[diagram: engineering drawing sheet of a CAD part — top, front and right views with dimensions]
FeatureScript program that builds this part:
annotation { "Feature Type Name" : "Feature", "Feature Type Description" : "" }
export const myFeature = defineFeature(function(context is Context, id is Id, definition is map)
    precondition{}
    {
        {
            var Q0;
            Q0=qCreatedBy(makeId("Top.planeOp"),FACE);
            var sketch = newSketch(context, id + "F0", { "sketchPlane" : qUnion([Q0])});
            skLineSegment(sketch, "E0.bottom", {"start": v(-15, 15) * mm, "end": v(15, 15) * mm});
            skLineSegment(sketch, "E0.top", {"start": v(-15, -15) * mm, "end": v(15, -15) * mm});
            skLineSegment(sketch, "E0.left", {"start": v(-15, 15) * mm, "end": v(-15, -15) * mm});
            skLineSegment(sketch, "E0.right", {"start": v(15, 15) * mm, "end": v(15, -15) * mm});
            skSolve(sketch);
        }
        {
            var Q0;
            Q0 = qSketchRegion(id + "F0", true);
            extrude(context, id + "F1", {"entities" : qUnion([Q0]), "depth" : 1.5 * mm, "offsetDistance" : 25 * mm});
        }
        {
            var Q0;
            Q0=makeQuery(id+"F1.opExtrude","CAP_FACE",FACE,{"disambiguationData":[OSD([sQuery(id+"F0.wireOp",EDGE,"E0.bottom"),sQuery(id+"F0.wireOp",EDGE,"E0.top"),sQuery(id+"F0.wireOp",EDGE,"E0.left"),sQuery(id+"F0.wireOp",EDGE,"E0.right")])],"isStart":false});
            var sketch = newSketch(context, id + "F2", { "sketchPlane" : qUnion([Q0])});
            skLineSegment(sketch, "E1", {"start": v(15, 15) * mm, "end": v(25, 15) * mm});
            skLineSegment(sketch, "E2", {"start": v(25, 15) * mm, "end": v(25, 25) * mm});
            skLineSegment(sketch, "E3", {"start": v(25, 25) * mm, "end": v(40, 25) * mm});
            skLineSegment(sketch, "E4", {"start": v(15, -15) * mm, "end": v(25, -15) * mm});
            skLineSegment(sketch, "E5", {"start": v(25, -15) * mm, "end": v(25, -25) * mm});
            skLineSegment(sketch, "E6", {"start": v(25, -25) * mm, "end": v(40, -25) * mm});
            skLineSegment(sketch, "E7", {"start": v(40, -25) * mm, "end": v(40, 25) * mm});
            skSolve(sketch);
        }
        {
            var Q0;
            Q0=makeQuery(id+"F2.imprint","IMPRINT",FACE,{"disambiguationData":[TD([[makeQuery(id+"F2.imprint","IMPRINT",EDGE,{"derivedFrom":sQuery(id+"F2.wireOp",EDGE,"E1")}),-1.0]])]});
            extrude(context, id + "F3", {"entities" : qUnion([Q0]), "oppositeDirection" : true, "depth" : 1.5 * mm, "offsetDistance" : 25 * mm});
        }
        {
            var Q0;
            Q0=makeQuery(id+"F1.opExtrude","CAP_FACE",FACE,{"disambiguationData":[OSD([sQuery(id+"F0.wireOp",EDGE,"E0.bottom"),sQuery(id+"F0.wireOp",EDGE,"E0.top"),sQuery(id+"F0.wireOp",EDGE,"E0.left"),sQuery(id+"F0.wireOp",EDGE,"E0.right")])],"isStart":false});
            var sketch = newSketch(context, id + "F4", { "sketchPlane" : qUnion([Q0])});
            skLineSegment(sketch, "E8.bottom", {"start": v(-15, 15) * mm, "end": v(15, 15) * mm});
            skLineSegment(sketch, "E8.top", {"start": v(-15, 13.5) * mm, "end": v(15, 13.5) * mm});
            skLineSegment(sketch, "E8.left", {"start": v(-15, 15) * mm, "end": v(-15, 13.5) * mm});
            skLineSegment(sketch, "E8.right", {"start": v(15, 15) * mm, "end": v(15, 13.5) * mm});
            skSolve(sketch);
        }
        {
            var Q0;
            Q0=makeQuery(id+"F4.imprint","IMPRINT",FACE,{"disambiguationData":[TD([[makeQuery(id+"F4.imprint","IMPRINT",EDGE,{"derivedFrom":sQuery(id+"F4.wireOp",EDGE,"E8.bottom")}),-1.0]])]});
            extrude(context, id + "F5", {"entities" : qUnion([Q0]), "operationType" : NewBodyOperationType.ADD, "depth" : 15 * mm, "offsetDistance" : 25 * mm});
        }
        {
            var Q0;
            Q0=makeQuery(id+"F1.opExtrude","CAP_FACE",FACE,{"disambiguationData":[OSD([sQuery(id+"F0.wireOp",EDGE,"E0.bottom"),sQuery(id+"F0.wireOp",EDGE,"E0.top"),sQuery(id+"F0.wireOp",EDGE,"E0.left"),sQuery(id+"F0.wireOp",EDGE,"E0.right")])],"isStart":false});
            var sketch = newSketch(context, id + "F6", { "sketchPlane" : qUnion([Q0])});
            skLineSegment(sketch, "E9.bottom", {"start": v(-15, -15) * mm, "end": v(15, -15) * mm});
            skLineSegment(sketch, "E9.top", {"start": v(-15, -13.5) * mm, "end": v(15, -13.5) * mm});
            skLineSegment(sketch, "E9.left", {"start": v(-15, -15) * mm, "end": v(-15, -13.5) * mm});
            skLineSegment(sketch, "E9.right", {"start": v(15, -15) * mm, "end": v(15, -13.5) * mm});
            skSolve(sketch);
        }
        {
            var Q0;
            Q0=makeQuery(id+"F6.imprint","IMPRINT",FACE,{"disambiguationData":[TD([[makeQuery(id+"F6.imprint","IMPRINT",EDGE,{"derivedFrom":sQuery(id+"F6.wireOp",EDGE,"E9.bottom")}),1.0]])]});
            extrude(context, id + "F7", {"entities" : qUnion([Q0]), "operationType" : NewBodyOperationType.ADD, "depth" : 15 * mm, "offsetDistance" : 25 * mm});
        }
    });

__Instructions to follow__. How many lines in the material contain the string "part"? Reply with the number alone.

__Result__. 2